Bigger poker bankrolls change how you play the game

There are more reasons behind why you need to be theoretically bankrolled for a certain level than riding variance. This is the most heavily talked about reason but yet the bigger players and the players who are making better decisions are prepared for wider variance by being bankrolled to the hilt. Let us say that you are taking a shot at a new level and you have two buy-ins. Your normal level is $10-$20 but you decide to put $10,000 into Texas Holdem $25-$50 with $5000 buy-ins. You have never played this high before and in fact you haven’t been a regular at $10-$20 all that long either after moving up from $5-$10.

You decide to sit down and see if variance can smack you firmly in the face and you can maybe spin up a few buy-ins. This is fine but you are suffering from one serious handicap when you have this mindset. Firstly this player has set himself a self imposed $10k limit for this level. So in effect he basically has a $10,000 bankroll to play NL5000. This means that the knock on effect from this is that he will more than likely play defensively. The regulars at this level will already know him as a $10-$20 player who has only just moved up from $5-$10.

They may even suspect that he hasn’t got the bankroll for this level and in this instance then they would be right. So the following hand comes up and it has been folded around to our hero in the cut-off and he makes the standard raise to $150 with A-J. The loose-aggressive regular on the button calls him with 8c-6c and we see a two way flop with $375 in the middle and both stacks are deep. The flop comes Qh-Jc-4c and our hero would ideally like to take the pot down now and he certainly doesn’t want any free cards and so he bets $275.

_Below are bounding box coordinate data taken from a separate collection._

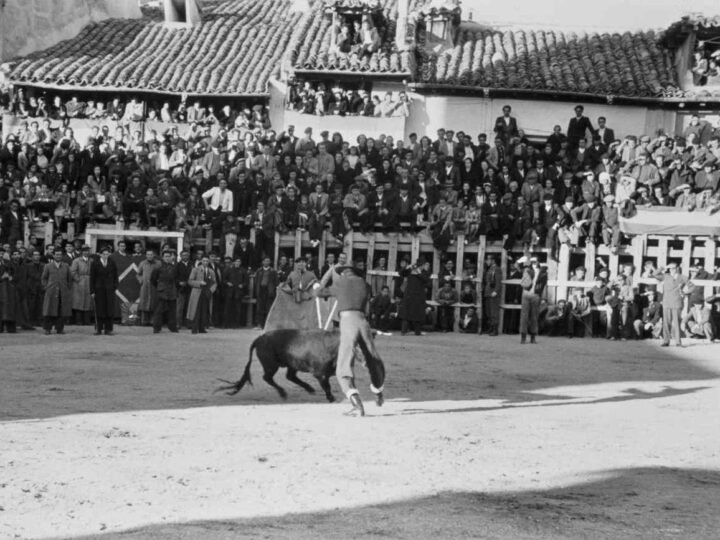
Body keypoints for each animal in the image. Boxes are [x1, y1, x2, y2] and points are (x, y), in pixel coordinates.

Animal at [214, 326, 386, 402]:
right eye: (356, 346)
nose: (367, 362)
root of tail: (260, 338)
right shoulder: (320, 374)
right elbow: (327, 386)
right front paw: (330, 398)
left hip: (291, 364)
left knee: (290, 376)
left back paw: (309, 389)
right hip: (271, 364)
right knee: (267, 377)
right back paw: (283, 393)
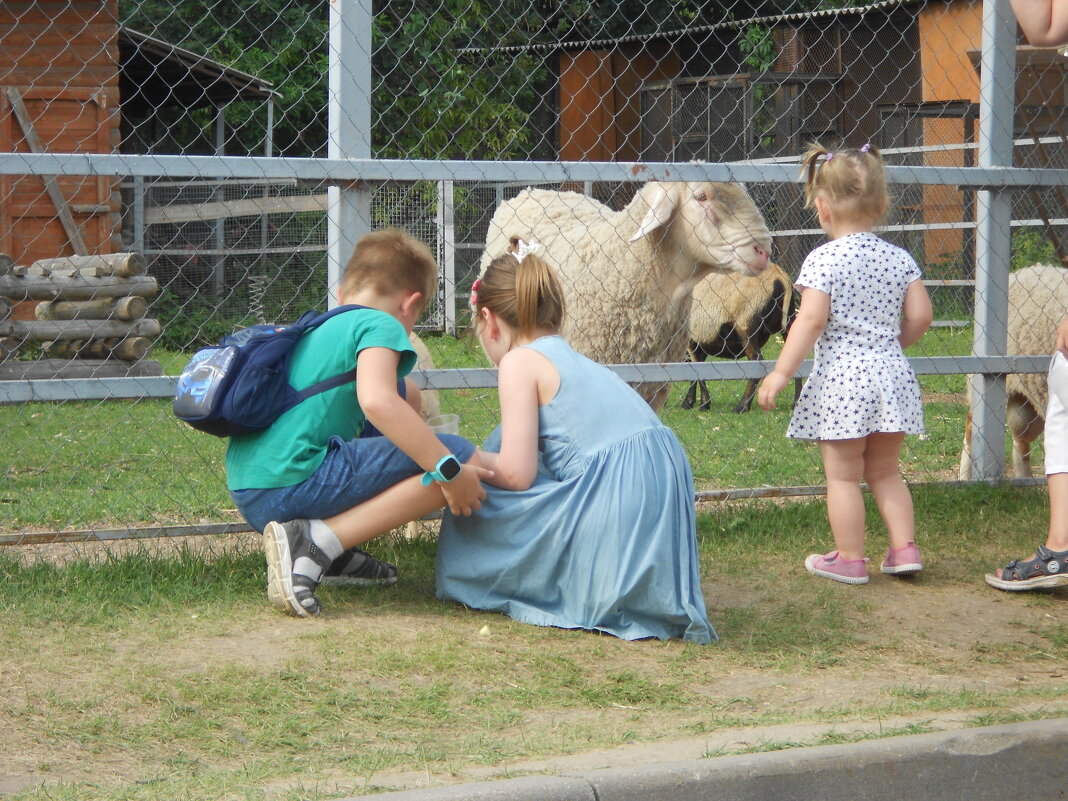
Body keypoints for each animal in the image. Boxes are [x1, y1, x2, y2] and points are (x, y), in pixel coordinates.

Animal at [683, 261, 794, 414]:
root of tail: (780, 278)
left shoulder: (691, 339)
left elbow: (697, 369)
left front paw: (703, 404)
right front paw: (690, 402)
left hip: (746, 327)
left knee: (757, 362)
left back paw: (742, 407)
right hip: (790, 321)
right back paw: (795, 403)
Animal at [961, 263, 1068, 480]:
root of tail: (1025, 271)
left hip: (1030, 402)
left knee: (1021, 440)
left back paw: (1024, 478)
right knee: (971, 428)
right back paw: (964, 477)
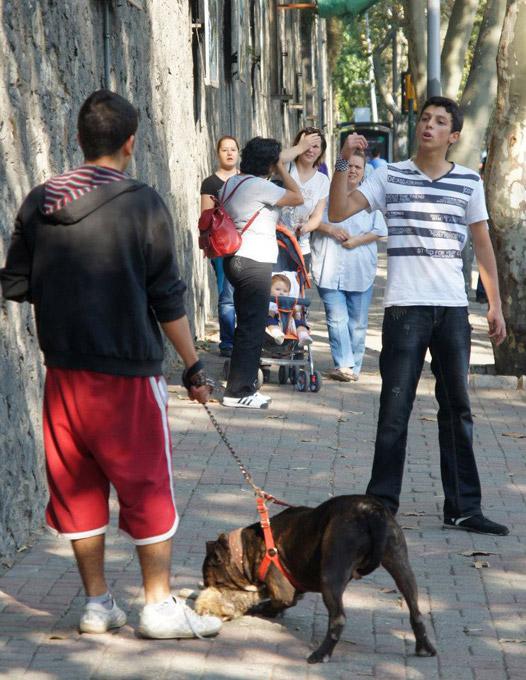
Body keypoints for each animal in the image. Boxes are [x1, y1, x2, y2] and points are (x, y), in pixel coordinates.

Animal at [198, 496, 438, 660]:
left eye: (213, 582)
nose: (207, 588)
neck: (246, 549)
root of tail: (370, 511)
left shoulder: (283, 592)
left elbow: (271, 601)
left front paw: (254, 608)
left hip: (331, 575)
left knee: (338, 618)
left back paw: (321, 654)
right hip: (399, 561)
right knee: (415, 609)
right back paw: (424, 647)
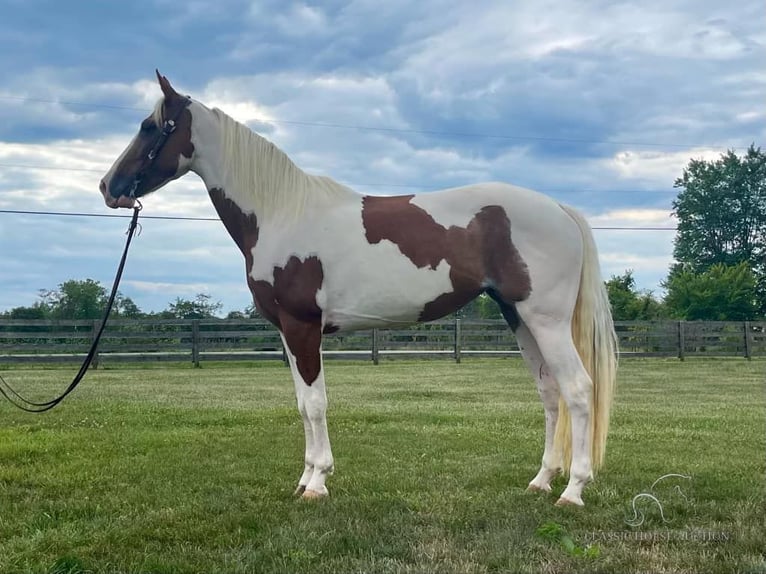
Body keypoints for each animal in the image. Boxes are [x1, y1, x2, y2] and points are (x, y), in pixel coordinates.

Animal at [100, 72, 616, 508]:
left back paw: (572, 491)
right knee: (550, 393)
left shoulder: (303, 327)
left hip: (546, 320)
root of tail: (559, 209)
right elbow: (302, 405)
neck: (280, 212)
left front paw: (318, 484)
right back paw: (541, 480)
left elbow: (315, 403)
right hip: (518, 317)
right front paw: (305, 479)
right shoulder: (288, 333)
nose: (108, 186)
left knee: (577, 390)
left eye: (150, 127)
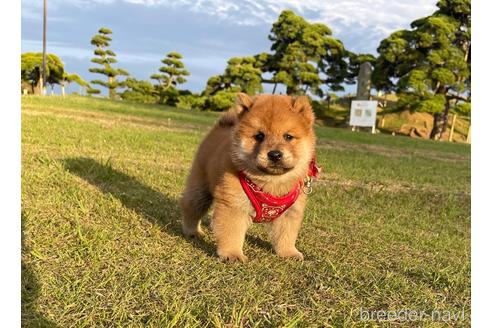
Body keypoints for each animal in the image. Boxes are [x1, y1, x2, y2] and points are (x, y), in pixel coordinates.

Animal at [179, 93, 318, 262]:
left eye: (288, 137)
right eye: (259, 136)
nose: (275, 154)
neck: (271, 184)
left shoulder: (290, 213)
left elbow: (286, 236)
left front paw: (289, 253)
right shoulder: (234, 206)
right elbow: (232, 234)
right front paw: (232, 254)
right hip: (201, 192)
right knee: (190, 208)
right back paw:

Meanwhile the pro calls on the button with the flush draw and suddenly the pot swells to $925. The turn card is the 2h and now our hero is in something of a quandary. If he bets and gets called then the pot is becoming quite large and he still only has second pair. If he checks and his opponent makes a fair sized bet then he will have another difficult decision. He has already invested $425 in the pot already and he knows that players at these levels often float and so he decides to fire another barrel with what is probably the best hand and he makes it $550. Instead of calling or folding, the pro raises to $1600 really putting the question to our hero! With over $3k in the pot then he is essentially asking him if he wants to play for stacks.

Our hero folds and loses almost a thousand dollars in the hand and he had the best hand all along. His own fear cost him the pot and his opponent smelt that fear. But his small relative bankroll also cost him the pot and being under bankrolled costs you in poker in so many different ways.